Gastronomie
Wenn das Zuhause ein Hotel am See ist

Mit Camping startete Familie Schießl in Neubäu am See 1970, bevor daraus ein Hotel wurde. Viel hat sich seitdem verändert.

11.10.2018 | Stand 16.09.2023, 6:01 Uhr

Eine Postkarte aus den 70er Jahren – im Segelboot oben sitzt hier der heutige Hotelinhaber Anton Schießl. Einen Tennisplatz gab es auch noch.Foto: Schießl

Momentan scheint die Familie Schießl vom Schicksal getroffen zu sein – das „Geburtstagskind“ dieses Donnerstags, Seniorchefin Franziska Schießl, hat sich die Schulter gebrochen und weilt in der Reha, ihr Sohn Anton liegt dazu nach Herzinfarkt auf der Intensivstation in Regensburg. Auch ist das Hotelgeschäft rund um den Urlaub in Neubäu schwierig geworden. Doch unterkriegen lasse sich die Familie Schießl deshalb nicht, sagt Krista Schießl.

Das Ruhrgebiet erholte sich hier

Mit einem Campingplatz starteten Anton senior und Franziska Schießl 1970 als Pioniere des Tourismus in Neubäu am See. Sie lockten erste Wohnwagen- und Zelttouristen in den kleinen Ort im Vorwald. Das Geschäft „brummte“ – der Bayerische Wald war bundesweit Heimat für Erholungssuchende. Gäste aus dem Ruhrgebiet, aus Berlin oder auch Köln verwandelten das bis dahin beschauliche Neubäu zum lebendigen Ausflugsziel.
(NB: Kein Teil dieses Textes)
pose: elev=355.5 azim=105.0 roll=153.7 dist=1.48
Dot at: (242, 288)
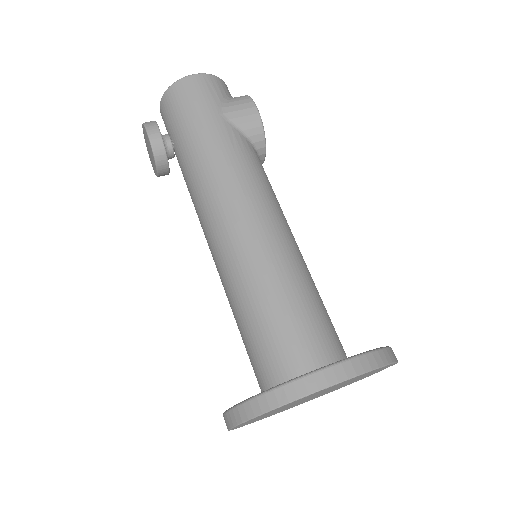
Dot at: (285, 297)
Für Schießls war damit die Zeit reif, ein erstes „Bettenhaus“ zu bauen, das war Mitte der 70er Jahre.

Das Bettenhaus sei ausgelastet gewesen – 1979 wurde der Hotelbau daneben gesetzt, 1983 ein weiterer Hausteil angebaut. 1982 gab Familie Schießl den Campingplatz ab und konzentrierte sich auf den Hotelbetrieb. Der Ansturm sei so groß gewesen, dass man keine Bustouristen annehmen konnte, erinnert sich Krista Schießl. Als der Zustrom nach und nach zurückging, füllten Busurlauber die Lücke. „Heute kommt noch ein Bus, vom 23. Dezember bis 2. Januar“, sagt die Hotelchefin.

„Man kann davon leben“

Für den Familienbetrieb sei es heute schwieriger geworden – die Auslastung der 46 Zimmer mit 100 Betten ist auf etwa 30 Prozent gesunken. Die meisten Buchungen kommen heute übers Internet, vor allem sind das Einzelreisende von Firmen, die wegen der Industrie in Roding hierher kommen. Wer anreise, bleibe drei oder vier Tage.

Was noch gut gehe, sei das Restaurant mit Wildspezialitäten und bürgerlicher Küche. Sicher habe sie mit ihrem Mann überlegt, ob Investitionen etwa in Wellness-Angebote lohnend seien. Letztlich hätten sie sich dagegen entschieden – die Hürden und das Risiko seien zu groß gewesen. Die Dominanz der Urlauberregion Bayerischer Wald liege heute in Bodenmais oder in Lam. Und auch vor der Umgehung habe man sich gefürchtet – „doch wer uns finden will, der findet uns!“

Trotzdem sieht sie mit ihrer Familie optimistisch in die Zukunft: „Reich werden wir nicht. Aber man kann davon leben!“ Tochter Daniela, die als Küchenmeisterin mit ihrem Vater die Küche führt, und ihr Mann Dietmar stehen bereit für die Übernahme. Gefeiert wird der „Runde“ der Seniorchefin auch noch, da ist sich Krista Schießl sicher. Aber erst müssten die aktuellen Schicksalsschläge verdaut werden.